_ASSIGNED TASK_
In the material below, find every line with "عيسى" and pull it out.

_DATA PROVIDED_
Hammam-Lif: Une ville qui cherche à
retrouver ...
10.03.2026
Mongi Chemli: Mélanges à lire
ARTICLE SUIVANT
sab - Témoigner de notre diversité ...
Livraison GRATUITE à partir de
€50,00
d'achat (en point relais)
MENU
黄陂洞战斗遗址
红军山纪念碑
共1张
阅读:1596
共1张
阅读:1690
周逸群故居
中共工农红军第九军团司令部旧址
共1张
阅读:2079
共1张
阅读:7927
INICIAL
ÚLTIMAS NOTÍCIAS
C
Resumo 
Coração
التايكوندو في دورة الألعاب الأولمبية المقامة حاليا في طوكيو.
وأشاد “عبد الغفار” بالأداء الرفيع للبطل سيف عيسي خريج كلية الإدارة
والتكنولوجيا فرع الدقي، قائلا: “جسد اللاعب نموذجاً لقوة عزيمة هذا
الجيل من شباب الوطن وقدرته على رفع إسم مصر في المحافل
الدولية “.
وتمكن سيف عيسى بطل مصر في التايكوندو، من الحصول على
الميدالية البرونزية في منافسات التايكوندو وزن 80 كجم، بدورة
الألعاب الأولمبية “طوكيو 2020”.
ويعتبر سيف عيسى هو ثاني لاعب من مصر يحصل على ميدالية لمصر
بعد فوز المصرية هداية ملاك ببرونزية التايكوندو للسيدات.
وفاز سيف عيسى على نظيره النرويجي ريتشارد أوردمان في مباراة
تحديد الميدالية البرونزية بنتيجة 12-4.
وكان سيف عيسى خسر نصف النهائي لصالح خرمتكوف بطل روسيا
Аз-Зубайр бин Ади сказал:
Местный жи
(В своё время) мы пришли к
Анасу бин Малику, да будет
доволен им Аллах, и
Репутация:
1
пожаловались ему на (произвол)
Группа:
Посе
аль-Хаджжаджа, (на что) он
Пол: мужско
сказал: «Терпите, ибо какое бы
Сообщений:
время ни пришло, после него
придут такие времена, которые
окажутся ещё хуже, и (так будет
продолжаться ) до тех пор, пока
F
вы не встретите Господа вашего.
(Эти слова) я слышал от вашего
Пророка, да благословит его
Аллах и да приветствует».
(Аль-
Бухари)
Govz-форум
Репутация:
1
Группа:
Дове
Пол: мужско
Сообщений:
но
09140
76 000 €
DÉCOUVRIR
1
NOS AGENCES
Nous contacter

_PROBLEM SOLUTION_
وتمكن سيف عيسى بطل مصر في التايكوندو، من الحصول على
ويعتبر سيف عيسى هو ثاني لاعب من مصر يحصل على ميدالية لمصر
وفاز سيف عيسى على نظيره النرويجي ريتشارد أوردمان في مباراة
وكان سيف عيسى خسر نصف النهائي لصالح خرمتكوف بطل روسيا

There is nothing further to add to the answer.